* **ZUR AUFGABE**:
Setze den Bericht über die Gunzenhäuserin in Namibia im Anschluss an seinen letzten Satz fort.

Gunzenhäuserin engagiert sich in Namibia

21.1.2017, 07:28 Uhr
Gunzenhäuserin engagiert sich in Namibia

© Stefanie Braun

Für die Konrad-Adenauer-Stiftung (KAS) ist sie in Namibia die Verantwortliche für das Projekt „One World, No Hunger – Eine Welt ohne Hunger“. Den südafrikanischen Staat hat die 31-Jährige bereits als Austauschstudentin und als Praktikantin der KAS im Referendariat kennen und lieben gelernt.

In Namibias heißen Sommermonaten, Dezember und Januar, hat Stefanie Braun einen Kurztrip nach Deutschland unternommen. Da selbst im Winter die Temperaturen dort selten unter 20 Grad Celsius sinken, beginnt man sogar die triste, feucht-kalte Jahreszeit hierzulande zu vermissen. Und Weihnachten! „In den Shopping-Malls stehen zwar geschmückte Plastikbäume, aber so richtig Weihnachtsstimmung kommt im Sommer nicht auf“, berichtet die quirlige junge Frau.

Obwohl Namibia ein christliches Land ist, und bis zum Ende des Ersten Weltkriegs eine deutsche Kolonie war, kennt man dort keine Geschenketradition oder Weihnachtsessen mit der Familie. Aber das hat die 31-Jährige so sehr vermisst, dass sie nun eine Urlaubsreise nach Gunzenhausen unternommen hat. Neben Familie, Plätzchen und Geschenken gibt es momentan sogar noch Schnee obendrein.

* **DATENSÄTZE**:
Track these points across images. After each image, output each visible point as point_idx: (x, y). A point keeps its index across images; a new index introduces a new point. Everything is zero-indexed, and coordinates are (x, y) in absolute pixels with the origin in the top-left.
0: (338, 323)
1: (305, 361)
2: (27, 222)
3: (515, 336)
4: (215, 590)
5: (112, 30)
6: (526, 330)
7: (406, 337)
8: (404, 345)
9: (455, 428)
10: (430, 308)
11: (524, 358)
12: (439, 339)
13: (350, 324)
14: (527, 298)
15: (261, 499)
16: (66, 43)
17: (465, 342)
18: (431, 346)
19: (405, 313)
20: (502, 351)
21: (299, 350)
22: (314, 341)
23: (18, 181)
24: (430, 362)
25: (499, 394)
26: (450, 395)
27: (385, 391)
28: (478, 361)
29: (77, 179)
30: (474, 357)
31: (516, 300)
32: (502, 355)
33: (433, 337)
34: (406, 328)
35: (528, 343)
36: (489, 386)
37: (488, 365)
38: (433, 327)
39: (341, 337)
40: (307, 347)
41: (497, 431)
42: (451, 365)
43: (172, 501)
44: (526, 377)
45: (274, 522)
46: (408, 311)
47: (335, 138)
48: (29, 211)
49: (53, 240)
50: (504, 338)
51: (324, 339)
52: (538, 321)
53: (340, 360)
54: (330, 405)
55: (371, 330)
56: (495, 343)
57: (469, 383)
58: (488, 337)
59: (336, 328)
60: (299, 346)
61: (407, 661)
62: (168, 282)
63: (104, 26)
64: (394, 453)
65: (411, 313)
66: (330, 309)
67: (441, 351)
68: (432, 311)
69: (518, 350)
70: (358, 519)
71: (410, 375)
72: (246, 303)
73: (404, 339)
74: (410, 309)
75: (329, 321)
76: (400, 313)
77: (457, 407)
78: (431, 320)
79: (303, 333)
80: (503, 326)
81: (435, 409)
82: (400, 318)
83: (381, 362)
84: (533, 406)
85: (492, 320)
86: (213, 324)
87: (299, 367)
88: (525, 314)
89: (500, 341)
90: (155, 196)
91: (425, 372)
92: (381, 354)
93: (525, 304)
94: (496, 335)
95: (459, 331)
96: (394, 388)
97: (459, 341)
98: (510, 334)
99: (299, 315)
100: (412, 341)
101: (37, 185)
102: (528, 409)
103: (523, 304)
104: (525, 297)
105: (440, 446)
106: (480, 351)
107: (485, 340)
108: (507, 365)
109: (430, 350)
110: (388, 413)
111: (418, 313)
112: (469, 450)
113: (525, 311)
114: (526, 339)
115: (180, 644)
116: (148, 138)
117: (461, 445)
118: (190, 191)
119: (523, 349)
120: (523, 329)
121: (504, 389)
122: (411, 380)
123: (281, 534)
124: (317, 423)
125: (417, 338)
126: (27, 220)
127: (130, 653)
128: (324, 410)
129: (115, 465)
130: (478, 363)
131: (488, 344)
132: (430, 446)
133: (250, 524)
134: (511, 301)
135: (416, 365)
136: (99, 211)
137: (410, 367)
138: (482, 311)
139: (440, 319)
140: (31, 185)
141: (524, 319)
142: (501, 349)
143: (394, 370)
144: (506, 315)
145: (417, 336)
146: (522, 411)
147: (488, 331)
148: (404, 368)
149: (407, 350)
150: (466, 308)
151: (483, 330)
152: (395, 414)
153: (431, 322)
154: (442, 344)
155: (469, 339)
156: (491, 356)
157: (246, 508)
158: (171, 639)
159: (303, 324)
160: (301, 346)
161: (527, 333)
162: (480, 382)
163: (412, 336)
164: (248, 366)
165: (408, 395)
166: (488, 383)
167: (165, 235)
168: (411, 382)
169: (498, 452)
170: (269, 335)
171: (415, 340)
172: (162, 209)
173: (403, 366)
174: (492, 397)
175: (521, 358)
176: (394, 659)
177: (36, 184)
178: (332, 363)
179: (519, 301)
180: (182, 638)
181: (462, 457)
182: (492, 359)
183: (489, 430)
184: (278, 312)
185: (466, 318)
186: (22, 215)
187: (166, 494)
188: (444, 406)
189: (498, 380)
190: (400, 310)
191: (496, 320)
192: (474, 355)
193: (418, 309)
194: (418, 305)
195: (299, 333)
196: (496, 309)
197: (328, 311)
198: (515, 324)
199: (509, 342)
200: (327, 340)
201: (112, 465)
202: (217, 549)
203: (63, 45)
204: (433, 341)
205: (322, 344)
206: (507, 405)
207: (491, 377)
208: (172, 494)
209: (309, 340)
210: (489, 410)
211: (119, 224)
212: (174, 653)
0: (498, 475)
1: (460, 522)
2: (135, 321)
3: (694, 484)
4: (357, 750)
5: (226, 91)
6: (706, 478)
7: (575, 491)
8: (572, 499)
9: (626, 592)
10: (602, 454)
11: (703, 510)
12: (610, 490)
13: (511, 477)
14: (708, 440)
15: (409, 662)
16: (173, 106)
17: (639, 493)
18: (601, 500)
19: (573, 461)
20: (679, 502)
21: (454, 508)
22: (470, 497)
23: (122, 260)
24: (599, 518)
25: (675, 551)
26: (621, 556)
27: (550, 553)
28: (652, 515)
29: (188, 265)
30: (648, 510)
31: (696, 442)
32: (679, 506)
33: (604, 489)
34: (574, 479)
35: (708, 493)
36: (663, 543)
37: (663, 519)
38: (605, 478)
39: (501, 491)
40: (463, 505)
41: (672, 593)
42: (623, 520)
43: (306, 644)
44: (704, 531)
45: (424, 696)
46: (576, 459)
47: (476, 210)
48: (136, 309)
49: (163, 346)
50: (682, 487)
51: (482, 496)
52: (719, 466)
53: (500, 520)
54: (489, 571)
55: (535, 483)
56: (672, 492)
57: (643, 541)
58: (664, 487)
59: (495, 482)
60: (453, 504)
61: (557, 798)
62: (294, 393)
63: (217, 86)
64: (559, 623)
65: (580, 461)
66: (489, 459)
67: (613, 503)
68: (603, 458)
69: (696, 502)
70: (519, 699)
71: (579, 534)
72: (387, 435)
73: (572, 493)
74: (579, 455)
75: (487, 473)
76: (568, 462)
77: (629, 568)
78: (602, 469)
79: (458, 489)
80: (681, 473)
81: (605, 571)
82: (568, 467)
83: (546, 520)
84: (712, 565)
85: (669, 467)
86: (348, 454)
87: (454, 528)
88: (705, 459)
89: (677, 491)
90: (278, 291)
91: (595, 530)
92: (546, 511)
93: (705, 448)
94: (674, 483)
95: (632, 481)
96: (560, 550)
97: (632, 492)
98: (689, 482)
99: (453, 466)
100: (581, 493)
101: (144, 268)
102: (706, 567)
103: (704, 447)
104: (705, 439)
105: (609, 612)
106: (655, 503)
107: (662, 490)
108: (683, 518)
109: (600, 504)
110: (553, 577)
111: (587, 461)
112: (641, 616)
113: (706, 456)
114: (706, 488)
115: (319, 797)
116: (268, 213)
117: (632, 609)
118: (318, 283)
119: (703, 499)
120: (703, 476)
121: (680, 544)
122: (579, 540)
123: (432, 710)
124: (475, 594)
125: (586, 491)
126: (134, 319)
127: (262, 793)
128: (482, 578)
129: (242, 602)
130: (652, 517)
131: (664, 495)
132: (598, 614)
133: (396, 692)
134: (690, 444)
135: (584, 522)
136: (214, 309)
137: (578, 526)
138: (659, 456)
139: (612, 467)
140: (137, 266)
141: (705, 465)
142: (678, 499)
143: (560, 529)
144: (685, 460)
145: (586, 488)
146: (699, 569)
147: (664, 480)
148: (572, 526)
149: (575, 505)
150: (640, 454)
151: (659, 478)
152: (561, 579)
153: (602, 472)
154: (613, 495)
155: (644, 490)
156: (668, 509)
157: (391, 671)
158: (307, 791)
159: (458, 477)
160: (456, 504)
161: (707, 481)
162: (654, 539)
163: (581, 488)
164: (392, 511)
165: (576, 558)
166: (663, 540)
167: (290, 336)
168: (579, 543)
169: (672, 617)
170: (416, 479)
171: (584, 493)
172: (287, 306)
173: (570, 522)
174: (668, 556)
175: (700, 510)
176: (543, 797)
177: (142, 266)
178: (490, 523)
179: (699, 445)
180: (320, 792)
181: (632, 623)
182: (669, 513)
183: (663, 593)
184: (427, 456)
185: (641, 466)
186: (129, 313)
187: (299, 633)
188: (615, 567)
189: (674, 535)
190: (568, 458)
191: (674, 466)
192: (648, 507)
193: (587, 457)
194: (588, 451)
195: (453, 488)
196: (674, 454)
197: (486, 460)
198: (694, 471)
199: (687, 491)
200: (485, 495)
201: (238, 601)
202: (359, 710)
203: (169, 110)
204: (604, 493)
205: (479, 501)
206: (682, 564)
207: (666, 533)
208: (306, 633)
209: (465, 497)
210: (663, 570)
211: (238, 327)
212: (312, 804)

* **ERWARTETE ANTWORT**:
Teilhabe von Frauen

Gunzenhäuserin engagiert sich in Namibia

© Stefanie Braun

Mitte Januar geht es wieder zurück nach Namibia, in die Hauptstadt Windhoek, wo Stefanie Braun mit ihrem Freund und Hund „ganz normal“ in einem Reihenhaus wohnt und wo ihr Arbeitgeber, die KAS, einen seiner Auslandssitze hat. Die Stiftung, die politisch der CDU nahe steht, nennt Freiheit, Gerechtigkeit und Solidarität als ihre Leitprinzipien. Sie leistet keine finanzielle Unterstützung, sondern trägt zur politischen und zur Demokratiebildung bei; durch „gesellschaftspolitische Aus- und Fortbildungsprogramme“, wie die KAS auf ihrer Homepage schreibt, fördert sie die Festigung der „demokratischen Verfassung sowie die sozio-ökonomische und politische Teilhabe von Bürgern“, besonders von Frauen.

Um Letztgenannte geht es auch bei der Unternehmung „Eine Welt ohne Hunger“ – Zielgruppe sind verwitwete oder alleinlebende Frauen. Das Projekt ist ein bisschen umständlich unterschrieben mit „Stärkung von Landnutzungs- und Landbesitzrechten von Frauen in Subsahara-Afrika“ – und wer sich hier gelangweilt gähnend und überfordert von der etwas trockenen Formulierung abwendet, hat Stefanie Braun noch nicht davon erzählen hören.

Ihr Wissen über Land und Leute ist beeindruckend und könnte im Erdkundeunterricht schlafende Schüler von den Stühlen reißen. Beeindruckend ist auch die Arbeitsleistung, die sie als Projektmanagerin vollbringt, nur mit Absai Kashululu an ihrer Seite, der als Dolmetscher für die weit verbreitete Bantusprache Oshivambo fungiert, und der Women’s Action for Development als Partner.

Gunzenhäuserin engagiert sich in Namibia

© KAS

Der Norden Namibias ist der fruchtbare Teil des Landes und somit am dichtesten besiedelt. „Es ist kommunales Land, das zur Bewirtschaftung frei gestellt wird“, erklärt Braun. Man stellt einen Antrag auf Landnutzung beim Chief des Dorfes und bekommt eine Fläche von maximal 50 Hektar zugeteilt, die man dann 99 Jahre lang bewirtschaften darf. „Weideland, Ackerbau oder Wohnsitz“, dafür wird das Land genutzt.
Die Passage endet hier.